This wasn’t my idea but I thought it was so good I’d steal it anyway. A friend of mine, who has been in Cambodia for many, many years, shared her coping strategy with a group of us. She turned her life in Cambodia into a continuous role-player game. The aim of the game was simple: earn experience points. The best thing about the game is that every kind of experience earns you points, whether negative or positive. If you had a really amazing day, where you visited somewhere particularly breath-taking, you’ve earned points. If you’ve been chased by dogs, splashed by a passing bus and over-charged by a tuk tuk driver, you’ve also earned points. As this game is a solo endeavour, you get to set how many points you gain.
However, games often now make the use of badges too. These are particular achievements or successes, or when you’ve reached a certain status. Here are some badges I thought you may be able to reward yourself with.
Dr Livingstone, I presume?
You’re an intrepid explorer, adventuring to new places. Whether it’s local eateries or sites or far-flung rice fields, you’ve been trying them all with nothing but a Lonely Planet guide and a tourist map.

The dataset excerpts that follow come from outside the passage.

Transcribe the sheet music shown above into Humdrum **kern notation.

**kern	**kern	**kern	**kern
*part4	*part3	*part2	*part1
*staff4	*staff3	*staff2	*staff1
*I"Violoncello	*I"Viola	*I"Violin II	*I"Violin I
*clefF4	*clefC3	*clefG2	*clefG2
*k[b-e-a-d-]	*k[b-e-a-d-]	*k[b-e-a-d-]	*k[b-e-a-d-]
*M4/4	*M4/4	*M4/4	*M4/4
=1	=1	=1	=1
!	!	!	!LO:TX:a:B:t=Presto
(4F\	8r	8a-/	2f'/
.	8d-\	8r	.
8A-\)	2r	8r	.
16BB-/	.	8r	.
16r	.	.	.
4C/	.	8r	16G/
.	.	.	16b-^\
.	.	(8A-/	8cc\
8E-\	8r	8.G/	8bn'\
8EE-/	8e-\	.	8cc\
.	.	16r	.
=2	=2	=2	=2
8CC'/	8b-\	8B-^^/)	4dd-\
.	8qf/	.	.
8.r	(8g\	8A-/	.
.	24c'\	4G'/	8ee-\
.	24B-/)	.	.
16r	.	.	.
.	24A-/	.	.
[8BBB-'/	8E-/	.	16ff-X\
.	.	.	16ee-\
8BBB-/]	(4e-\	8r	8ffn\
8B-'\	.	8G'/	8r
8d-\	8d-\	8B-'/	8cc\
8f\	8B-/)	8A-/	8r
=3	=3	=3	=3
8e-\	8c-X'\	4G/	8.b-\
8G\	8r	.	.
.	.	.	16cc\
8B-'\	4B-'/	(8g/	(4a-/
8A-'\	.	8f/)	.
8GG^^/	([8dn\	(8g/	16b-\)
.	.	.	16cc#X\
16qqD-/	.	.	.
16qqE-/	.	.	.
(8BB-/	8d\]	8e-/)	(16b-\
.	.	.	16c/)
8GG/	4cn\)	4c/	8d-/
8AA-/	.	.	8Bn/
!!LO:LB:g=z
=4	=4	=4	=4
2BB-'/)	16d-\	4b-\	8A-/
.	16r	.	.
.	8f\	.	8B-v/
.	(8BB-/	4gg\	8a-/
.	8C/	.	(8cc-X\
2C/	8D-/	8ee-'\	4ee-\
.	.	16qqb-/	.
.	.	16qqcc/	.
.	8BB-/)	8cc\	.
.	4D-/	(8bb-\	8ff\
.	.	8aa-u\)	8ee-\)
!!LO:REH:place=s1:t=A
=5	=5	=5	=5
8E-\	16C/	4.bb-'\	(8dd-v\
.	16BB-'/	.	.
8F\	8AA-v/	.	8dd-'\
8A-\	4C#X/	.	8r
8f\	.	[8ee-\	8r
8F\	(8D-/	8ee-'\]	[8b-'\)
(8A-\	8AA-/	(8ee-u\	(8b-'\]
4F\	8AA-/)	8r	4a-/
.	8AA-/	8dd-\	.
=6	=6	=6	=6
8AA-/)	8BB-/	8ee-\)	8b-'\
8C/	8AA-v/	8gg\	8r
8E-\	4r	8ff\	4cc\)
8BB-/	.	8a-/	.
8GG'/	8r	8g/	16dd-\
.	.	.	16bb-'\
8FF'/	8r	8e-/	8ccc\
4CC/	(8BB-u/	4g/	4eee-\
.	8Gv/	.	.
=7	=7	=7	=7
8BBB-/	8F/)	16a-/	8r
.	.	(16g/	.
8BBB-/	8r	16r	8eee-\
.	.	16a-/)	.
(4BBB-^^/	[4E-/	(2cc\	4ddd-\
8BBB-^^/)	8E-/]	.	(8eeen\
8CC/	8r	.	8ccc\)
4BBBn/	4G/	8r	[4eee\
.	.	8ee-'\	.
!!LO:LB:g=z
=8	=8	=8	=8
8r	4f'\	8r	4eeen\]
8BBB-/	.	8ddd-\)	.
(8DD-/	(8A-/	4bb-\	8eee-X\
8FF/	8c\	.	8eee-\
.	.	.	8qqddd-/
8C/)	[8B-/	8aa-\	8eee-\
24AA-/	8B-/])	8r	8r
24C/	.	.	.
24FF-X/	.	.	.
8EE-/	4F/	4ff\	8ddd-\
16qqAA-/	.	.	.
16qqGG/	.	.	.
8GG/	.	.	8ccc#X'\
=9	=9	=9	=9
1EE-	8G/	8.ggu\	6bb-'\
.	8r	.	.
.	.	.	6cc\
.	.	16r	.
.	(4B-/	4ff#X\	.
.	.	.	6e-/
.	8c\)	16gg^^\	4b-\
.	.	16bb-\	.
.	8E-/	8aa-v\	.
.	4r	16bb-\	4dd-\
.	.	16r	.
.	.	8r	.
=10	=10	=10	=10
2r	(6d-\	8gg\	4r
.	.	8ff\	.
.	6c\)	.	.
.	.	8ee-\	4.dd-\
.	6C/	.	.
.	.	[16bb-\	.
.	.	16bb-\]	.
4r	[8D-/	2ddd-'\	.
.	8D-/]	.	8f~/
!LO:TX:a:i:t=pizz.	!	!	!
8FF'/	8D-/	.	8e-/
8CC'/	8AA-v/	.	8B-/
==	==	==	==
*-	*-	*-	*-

Whether it was just a couple of directions for your tuk tuk driver, or a whole conversation about your family, you’re feeling pretty good about your language skills. Move over Noam Chomsky, there’s a new expert in language acquisition.
Awe and wonder
You’ve experienced some awe-inspiring things. Maybe it was the spectacular site of Angkor Wat or an impressive thunderstorm, there are plenty of amazing things to see and do in this wonderful country, and you’ve taken the time to appreciate them.
You’re taking the time to learn about Cambodian culture. You’ve been listening to local music, visiting important sites or simply researching traditions, etiquette or social values, but you’re feeling more and more knowledgeable about this fantastic country and connected with its fascinating people.
Pick (Yourself) Up Artist
So, today didn’t go as planned. If the truth be told, it was an unmitigated disaster. But you’ve learnt to pick yourself up, dust yourself off and start again. Resilience is your middle name.
You have no idea what is going on or the situation is becoming unbearably frustrating. But you’ve learnt to grin and put up with it. You now have a gormless smile plastered across your face at all times. “Just smile and nod” has become your mantra and it seems to be working.
The Yoga Instructor
You need to make a last-minute change to plans? You have to do some quick thinking to solve a problem? Perhaps you’ve been left waiting for a ridiculous amount of time. No problem. You’re flexible and easy-going.
The Walking Wallet
They saw you coming. When they see your face, they just see a giant dollar sign. In fact, you might as well go out wearing, crisp one-hundred dollar notes. Not only do they see money, they know how to make you part with it too. Due to your desire to avoid confrontation, you just hand the cash over.
The Lamb to the Slaughter/ “Come Meet My Daughter”
You have no idea what is happening. You are being shepherded around by often well-meaning, sometimes cunning, Khmer. You passively accept whatever is happening, despite a growing sense of doom. You’ve found yourself in many awkward, difficult or frustrating situations as a result.
The Taste Tester
You’ll try anything once, and that often means anything. You’ve had food of dubious origin, quality or hygiene. Even when you know what it was and that you shouldn’t eat it, you gave it a go. However, more often than not, it was worth it. You’re starting to love Khmer food and you feel there’s something missing if your food isn’t served with some sort of rice.
Maybe because of your taste tester status, you’ve become very intimate with the porcelain. You’ve been staring into that bowl like a miner panning for gold. Make sure you take your hand sanitiser with you next time you go out!
The Flash in the Pan
There used to be a school-yard rhyme that contained the simile “like a bullet from a gun”. Well, now you know what it meant: your bowels are quicker than The Flash. Remember to drink plenty of water, mixed with rehydration salts.
Object of desire
Whether it’s the dollar sign above your head, or the Khmer obsession with western appearance you’re suddenly being asked to go on dates or hooked up with people you rather you weren’t. What makes it all the more confusing is that you’re in a perpetual state of sweaty, disgusting distress, but this doesn’t seem to put them off. Unfortunately, for women travelling or living in Cambodia, this can be quite intimidating. Make sure you’re being careful.
The Honey Trap
Insects love you. They especially love your blood. You’ve become the buffet cart for the local mosquito, sandfly and ant population. You’ve probably got worms, too.
What badges should I have included? If you’re currently in Cambodia, which ones should you be awarded?